[SOURCE INFORMATION Boundary: Start]

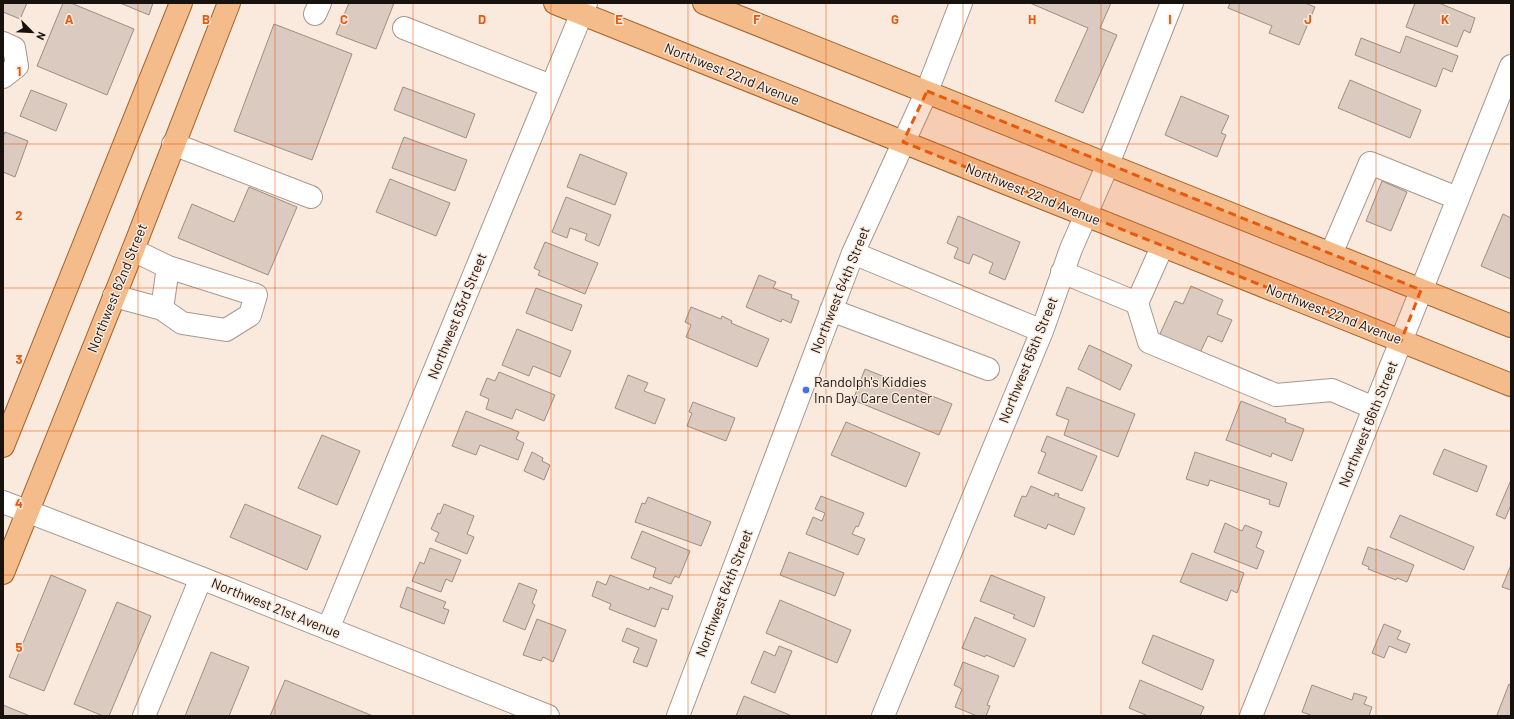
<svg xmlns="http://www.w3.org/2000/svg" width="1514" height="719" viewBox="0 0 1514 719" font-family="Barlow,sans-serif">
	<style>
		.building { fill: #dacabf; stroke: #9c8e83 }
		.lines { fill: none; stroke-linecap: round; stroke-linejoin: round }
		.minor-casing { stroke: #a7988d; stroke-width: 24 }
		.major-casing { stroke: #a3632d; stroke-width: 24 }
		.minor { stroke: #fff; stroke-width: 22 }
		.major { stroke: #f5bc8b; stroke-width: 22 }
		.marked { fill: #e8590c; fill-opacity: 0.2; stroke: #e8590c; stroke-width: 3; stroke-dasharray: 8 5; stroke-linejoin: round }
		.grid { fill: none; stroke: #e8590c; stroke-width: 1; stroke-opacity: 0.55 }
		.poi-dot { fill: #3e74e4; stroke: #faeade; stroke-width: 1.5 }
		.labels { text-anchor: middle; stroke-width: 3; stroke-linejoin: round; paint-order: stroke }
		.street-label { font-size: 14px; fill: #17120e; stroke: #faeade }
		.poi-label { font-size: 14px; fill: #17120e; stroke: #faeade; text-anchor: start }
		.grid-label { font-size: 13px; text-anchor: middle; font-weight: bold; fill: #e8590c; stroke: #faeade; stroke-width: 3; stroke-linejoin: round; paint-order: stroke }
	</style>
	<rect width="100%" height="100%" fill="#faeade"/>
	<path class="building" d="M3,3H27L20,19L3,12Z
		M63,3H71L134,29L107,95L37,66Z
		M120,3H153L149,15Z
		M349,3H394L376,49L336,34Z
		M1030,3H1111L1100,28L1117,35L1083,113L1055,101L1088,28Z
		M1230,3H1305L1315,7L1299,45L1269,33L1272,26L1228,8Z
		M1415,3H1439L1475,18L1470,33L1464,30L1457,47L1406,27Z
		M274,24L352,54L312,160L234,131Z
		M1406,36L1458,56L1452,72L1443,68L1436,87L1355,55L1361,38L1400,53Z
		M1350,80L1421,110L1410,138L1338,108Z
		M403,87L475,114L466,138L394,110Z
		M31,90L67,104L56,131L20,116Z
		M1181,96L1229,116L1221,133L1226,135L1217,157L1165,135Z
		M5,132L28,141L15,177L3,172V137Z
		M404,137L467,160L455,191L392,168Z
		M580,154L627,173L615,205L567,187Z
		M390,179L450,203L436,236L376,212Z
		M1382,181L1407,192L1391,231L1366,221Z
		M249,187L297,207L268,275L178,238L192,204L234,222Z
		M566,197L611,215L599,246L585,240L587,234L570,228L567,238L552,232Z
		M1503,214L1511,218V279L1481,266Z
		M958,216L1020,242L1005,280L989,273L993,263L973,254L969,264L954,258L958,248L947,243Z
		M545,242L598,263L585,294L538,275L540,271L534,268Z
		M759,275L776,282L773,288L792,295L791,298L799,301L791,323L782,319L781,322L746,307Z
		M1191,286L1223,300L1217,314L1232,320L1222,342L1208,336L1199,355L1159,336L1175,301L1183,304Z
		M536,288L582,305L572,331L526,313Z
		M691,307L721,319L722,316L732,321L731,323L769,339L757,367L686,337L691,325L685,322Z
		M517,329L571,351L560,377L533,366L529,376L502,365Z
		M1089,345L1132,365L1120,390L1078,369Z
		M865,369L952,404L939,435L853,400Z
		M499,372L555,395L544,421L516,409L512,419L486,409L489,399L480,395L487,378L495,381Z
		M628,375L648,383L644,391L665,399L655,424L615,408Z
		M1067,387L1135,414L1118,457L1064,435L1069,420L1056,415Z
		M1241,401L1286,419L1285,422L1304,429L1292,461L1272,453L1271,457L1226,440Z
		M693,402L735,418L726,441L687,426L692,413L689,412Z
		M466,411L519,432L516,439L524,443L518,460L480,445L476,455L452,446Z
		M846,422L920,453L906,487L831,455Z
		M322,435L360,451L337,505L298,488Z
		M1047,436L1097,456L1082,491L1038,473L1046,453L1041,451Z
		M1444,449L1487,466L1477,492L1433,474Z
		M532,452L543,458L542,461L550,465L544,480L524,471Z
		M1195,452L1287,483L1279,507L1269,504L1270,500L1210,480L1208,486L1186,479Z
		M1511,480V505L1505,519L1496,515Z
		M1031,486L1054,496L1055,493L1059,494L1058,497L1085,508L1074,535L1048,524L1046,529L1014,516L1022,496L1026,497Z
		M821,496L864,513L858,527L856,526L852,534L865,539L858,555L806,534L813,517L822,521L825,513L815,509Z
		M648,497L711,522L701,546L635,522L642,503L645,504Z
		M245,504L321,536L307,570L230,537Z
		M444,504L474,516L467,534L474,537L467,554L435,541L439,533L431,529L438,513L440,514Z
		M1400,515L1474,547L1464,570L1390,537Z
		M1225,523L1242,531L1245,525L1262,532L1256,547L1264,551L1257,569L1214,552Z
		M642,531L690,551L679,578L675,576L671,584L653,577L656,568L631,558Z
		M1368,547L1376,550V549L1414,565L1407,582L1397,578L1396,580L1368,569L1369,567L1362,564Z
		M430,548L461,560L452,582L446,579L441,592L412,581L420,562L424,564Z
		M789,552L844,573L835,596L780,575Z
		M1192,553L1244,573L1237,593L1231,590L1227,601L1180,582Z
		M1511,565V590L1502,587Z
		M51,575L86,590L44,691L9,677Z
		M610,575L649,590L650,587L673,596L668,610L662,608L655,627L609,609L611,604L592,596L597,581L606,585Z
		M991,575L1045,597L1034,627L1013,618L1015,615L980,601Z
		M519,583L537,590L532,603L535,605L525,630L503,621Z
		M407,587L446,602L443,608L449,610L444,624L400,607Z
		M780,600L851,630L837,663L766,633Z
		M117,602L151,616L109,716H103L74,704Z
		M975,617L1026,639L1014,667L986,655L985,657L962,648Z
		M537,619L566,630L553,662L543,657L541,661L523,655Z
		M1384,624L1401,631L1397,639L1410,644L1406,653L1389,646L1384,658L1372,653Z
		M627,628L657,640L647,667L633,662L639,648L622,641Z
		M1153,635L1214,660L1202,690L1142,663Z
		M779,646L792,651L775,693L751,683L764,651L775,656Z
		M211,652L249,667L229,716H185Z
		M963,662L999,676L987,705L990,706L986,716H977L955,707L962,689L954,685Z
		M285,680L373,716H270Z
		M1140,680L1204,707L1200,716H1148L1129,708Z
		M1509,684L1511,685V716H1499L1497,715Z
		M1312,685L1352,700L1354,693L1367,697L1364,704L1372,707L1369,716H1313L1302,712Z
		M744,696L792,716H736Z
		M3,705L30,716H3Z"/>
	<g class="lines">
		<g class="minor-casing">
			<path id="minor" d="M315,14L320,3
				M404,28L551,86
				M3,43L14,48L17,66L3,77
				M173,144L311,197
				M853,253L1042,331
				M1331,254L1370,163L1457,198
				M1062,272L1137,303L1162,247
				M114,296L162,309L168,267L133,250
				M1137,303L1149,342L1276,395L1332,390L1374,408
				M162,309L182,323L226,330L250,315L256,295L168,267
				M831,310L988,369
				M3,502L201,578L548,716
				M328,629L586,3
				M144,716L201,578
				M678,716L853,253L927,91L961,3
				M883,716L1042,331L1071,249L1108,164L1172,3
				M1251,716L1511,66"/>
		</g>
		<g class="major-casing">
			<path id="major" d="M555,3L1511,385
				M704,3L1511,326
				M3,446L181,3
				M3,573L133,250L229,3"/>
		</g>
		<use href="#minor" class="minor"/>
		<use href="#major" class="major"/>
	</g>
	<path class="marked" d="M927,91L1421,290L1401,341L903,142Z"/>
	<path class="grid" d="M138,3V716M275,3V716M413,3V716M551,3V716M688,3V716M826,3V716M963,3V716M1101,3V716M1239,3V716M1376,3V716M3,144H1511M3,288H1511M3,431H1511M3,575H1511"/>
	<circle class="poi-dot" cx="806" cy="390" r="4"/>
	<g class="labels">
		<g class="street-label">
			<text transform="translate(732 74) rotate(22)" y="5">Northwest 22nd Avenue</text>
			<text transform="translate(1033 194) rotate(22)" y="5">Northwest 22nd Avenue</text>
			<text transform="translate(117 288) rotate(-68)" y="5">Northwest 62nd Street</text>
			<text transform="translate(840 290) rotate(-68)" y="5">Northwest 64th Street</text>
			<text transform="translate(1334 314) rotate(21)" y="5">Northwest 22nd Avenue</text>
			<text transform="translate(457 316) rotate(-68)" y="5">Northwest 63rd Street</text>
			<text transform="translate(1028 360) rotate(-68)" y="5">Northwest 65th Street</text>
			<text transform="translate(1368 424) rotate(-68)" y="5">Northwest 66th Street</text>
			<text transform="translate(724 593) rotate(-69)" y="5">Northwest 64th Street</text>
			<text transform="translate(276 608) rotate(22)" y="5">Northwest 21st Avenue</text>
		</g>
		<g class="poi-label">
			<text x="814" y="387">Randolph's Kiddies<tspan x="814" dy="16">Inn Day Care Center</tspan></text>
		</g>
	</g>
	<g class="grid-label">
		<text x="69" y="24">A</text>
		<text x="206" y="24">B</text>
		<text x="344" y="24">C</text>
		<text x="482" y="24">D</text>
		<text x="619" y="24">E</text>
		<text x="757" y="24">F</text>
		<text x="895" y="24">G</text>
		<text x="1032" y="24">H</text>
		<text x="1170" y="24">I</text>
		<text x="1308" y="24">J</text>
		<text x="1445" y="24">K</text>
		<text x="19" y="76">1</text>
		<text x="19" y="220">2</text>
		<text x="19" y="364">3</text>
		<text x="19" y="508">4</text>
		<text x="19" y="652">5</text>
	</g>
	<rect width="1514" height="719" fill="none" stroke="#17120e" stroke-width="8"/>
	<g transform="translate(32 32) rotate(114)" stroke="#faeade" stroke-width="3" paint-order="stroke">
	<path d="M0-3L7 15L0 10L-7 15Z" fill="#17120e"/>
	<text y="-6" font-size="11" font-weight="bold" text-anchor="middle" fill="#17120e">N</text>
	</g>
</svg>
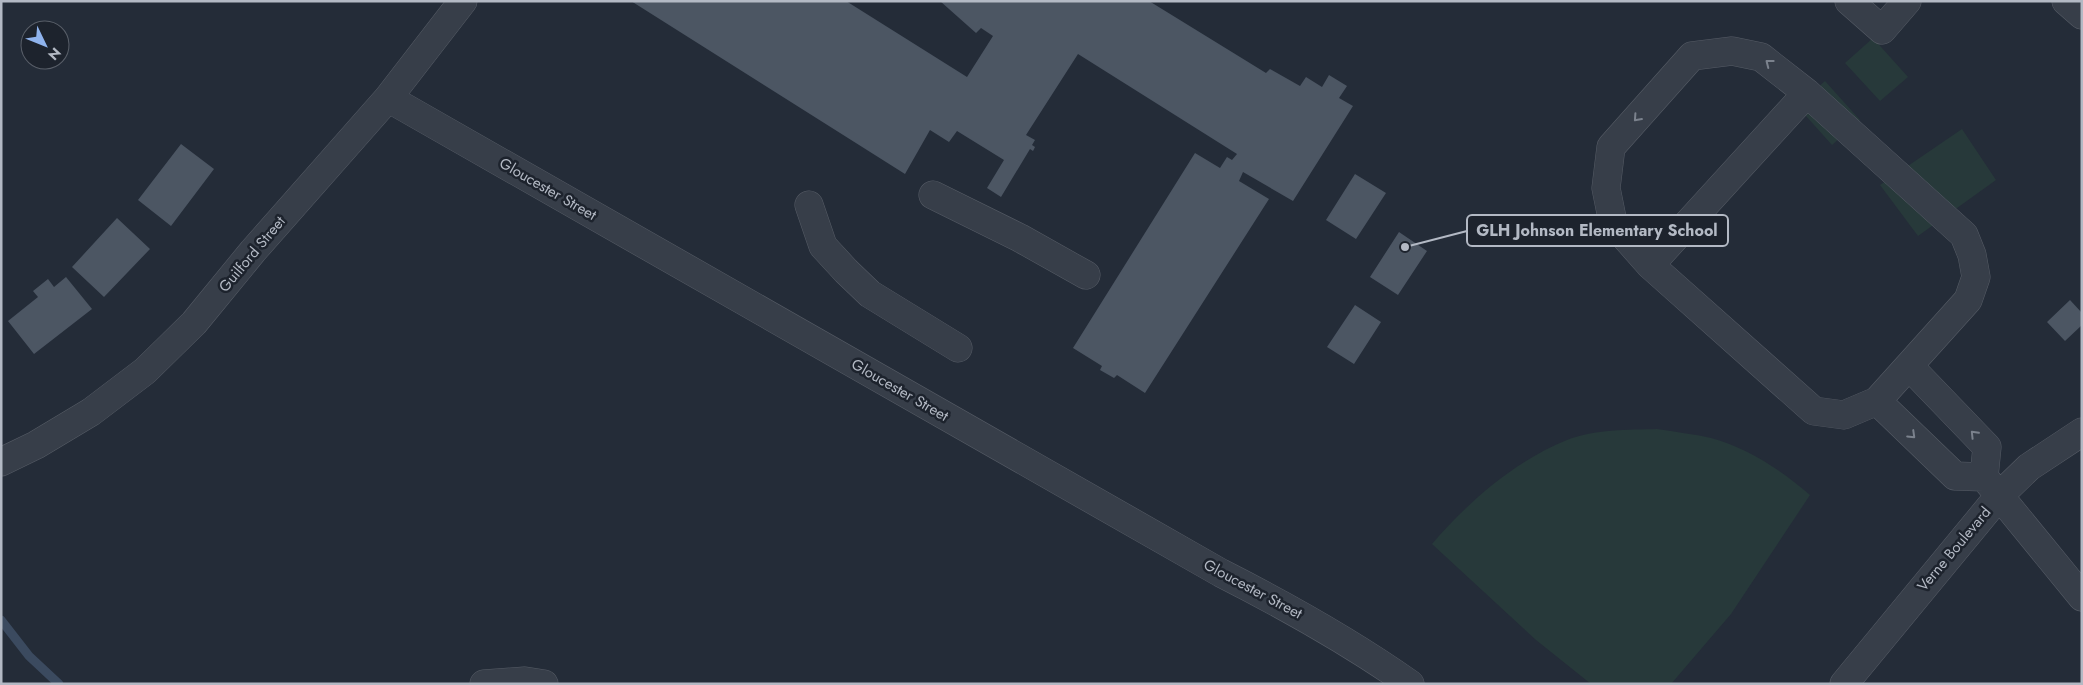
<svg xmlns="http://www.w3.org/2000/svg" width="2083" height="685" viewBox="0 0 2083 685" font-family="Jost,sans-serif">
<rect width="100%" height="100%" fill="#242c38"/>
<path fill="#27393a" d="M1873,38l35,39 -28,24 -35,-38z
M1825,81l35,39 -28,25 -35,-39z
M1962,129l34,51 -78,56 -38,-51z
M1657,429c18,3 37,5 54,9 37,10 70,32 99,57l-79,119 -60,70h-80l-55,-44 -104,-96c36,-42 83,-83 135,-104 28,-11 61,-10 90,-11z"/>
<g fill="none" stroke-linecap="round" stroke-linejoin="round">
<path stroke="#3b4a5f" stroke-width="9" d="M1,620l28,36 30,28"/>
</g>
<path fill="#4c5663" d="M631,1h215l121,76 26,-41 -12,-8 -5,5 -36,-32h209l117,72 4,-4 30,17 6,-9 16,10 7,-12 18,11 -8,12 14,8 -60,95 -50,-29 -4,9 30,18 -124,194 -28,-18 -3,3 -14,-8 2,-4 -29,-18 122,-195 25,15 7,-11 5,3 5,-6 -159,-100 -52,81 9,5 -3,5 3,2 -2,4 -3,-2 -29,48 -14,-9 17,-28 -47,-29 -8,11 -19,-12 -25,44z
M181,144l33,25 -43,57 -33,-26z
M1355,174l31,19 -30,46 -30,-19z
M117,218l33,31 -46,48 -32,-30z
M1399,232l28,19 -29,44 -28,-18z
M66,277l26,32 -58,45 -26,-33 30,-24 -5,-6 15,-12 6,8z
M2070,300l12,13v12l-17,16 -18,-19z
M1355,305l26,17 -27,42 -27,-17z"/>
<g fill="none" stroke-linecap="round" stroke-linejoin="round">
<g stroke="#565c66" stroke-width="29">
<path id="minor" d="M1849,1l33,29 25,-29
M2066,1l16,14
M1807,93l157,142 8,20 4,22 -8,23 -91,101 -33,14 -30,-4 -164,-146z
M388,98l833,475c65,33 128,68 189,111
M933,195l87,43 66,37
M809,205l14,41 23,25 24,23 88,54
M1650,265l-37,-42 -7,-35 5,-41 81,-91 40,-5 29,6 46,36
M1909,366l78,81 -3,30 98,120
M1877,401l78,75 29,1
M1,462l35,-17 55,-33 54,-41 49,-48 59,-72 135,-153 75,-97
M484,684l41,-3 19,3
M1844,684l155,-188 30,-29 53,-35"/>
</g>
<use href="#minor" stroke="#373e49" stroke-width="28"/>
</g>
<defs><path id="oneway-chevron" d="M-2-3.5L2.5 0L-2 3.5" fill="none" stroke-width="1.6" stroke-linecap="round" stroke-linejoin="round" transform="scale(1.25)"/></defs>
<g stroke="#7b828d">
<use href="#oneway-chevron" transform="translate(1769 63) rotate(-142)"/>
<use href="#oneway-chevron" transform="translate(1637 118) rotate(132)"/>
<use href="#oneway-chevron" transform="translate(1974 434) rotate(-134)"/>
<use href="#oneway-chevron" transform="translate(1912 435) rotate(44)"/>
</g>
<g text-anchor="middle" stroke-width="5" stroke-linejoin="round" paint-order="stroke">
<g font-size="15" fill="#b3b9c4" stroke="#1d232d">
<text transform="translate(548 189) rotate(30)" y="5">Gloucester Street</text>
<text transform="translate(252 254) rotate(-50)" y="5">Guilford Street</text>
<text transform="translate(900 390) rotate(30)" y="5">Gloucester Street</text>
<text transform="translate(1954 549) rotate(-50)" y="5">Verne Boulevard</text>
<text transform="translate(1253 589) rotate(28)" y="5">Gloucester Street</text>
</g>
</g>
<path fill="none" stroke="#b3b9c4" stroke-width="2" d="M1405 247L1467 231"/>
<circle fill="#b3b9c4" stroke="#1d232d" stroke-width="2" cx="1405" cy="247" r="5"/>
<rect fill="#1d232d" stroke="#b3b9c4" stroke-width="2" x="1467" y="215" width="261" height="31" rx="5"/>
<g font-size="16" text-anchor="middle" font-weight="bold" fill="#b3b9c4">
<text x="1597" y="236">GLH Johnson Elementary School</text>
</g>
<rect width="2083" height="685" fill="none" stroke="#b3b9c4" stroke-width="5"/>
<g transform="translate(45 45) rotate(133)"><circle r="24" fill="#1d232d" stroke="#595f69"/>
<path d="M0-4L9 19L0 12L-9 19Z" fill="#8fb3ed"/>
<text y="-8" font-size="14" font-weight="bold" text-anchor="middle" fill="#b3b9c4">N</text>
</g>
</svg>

[SOURCE INFORMATION Boundary: End]

# WORK ITEM
Which lines run from the one holding "M1399,232l28,19 -29,44 -28,-18z" through the one holding "M2066,1l16,14" in the records above? Repeat them exactly, both included, and nothing more.

# SOLUTION TO THE EXERCISE
M1399,232l28,19 -29,44 -28,-18z
M66,277l26,32 -58,45 -26,-33 30,-24 -5,-6 15,-12 6,8z
M2070,300l12,13v12l-17,16 -18,-19z
M1355,305l26,17 -27,42 -27,-17z"/>
<g fill="none" stroke-linecap="round" stroke-linejoin="round">
<g stroke="#565c66" stroke-width="29">
<path id="minor" d="M1849,1l33,29 25,-29
M2066,1l16,14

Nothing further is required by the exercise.